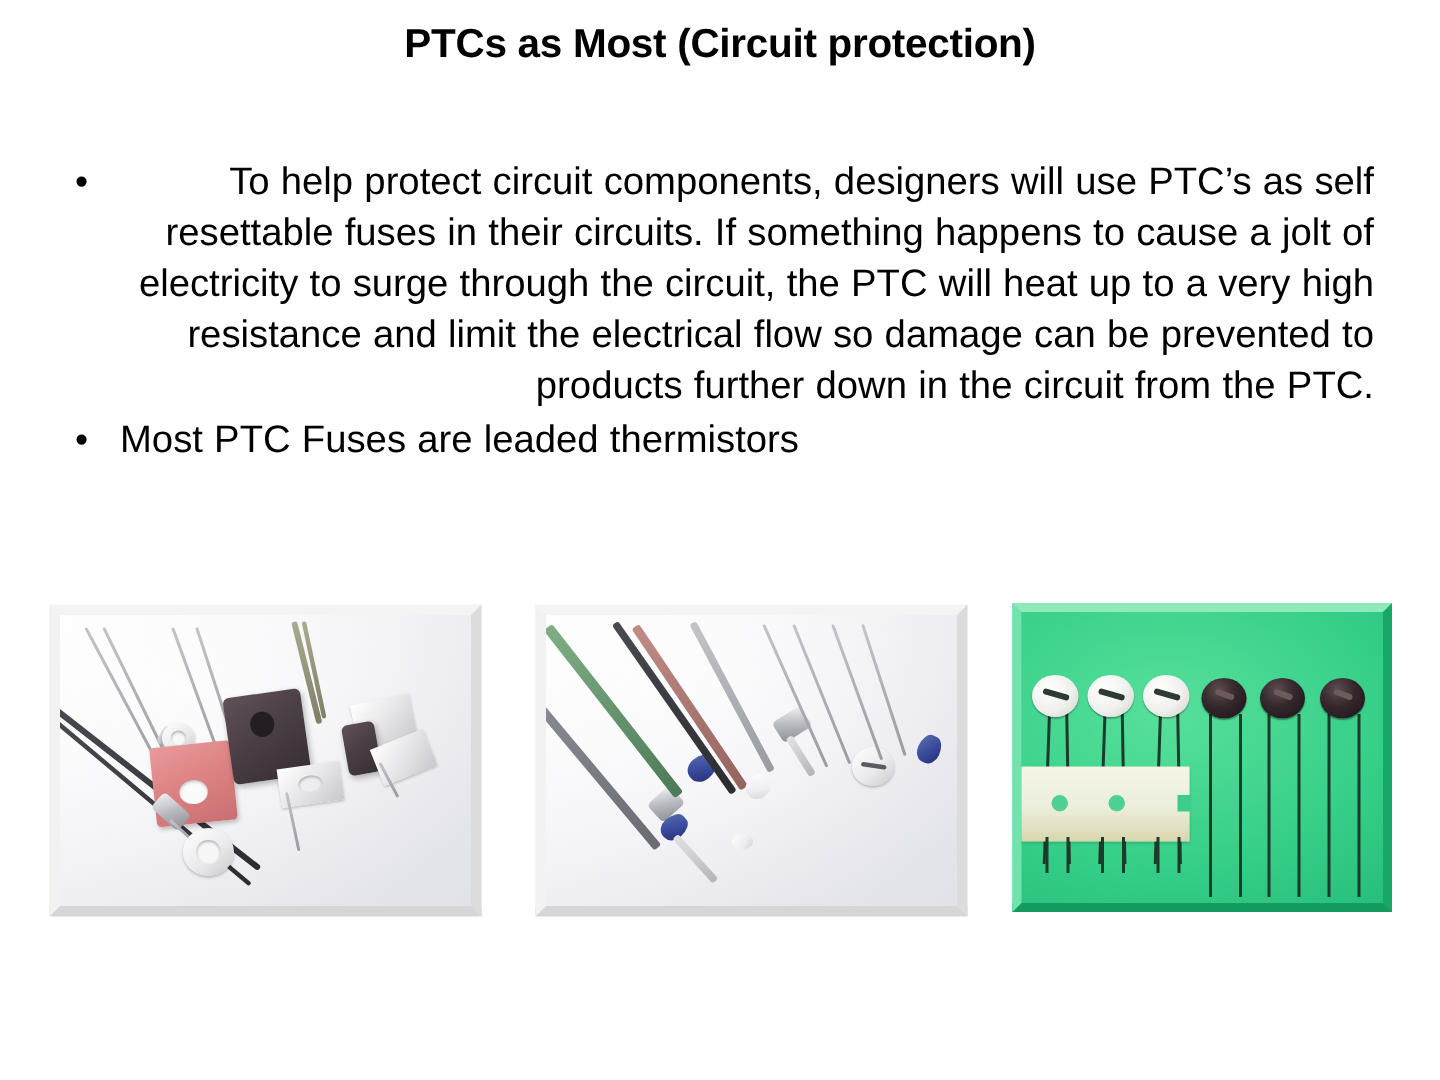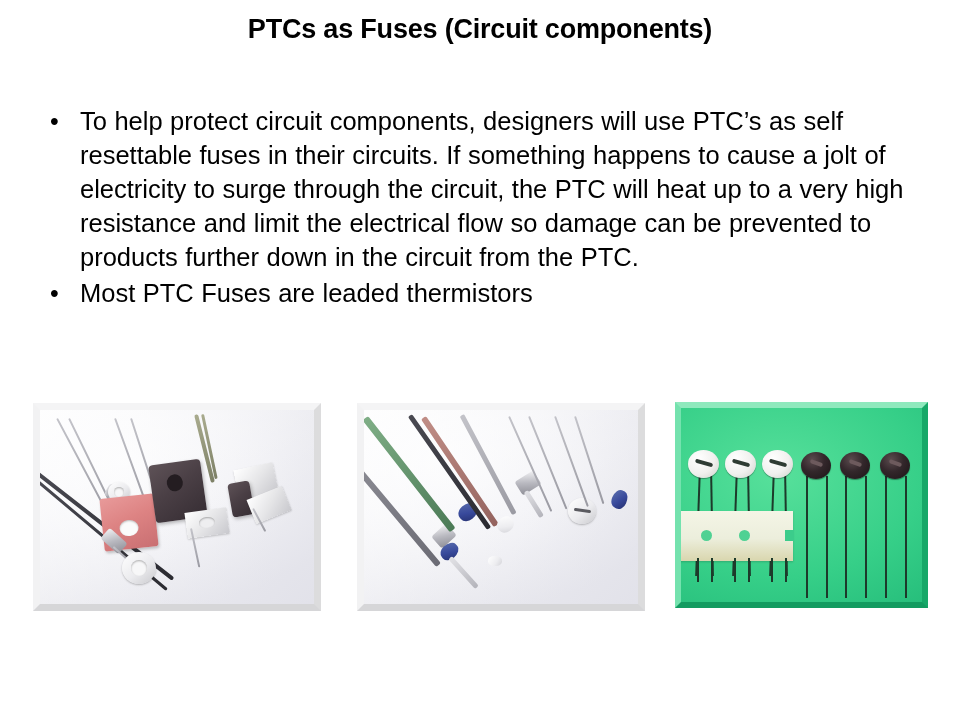--- a/index.html
+++ b/index.html
@@ -269,7 +269,7 @@
 
 <div class="slide">
 
-  <div class="slide-title">PTCs as Fuses (Circuit components)</div>
+  <div class="slide-title">PTCs as Most (Circuit protection)</div>
 
   <div class="body-block">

## EXERCISE GOAL
Each line carrying the string "slide" should be copied out from the entries.

## RESULT OF THIS EXERCISE
 <div class="slide">
-  <div class="slide-title">PTCs as Fuses (Circuit components)</div>
+  <div class="slide-title">PTCs as Most (Circuit protection)</div>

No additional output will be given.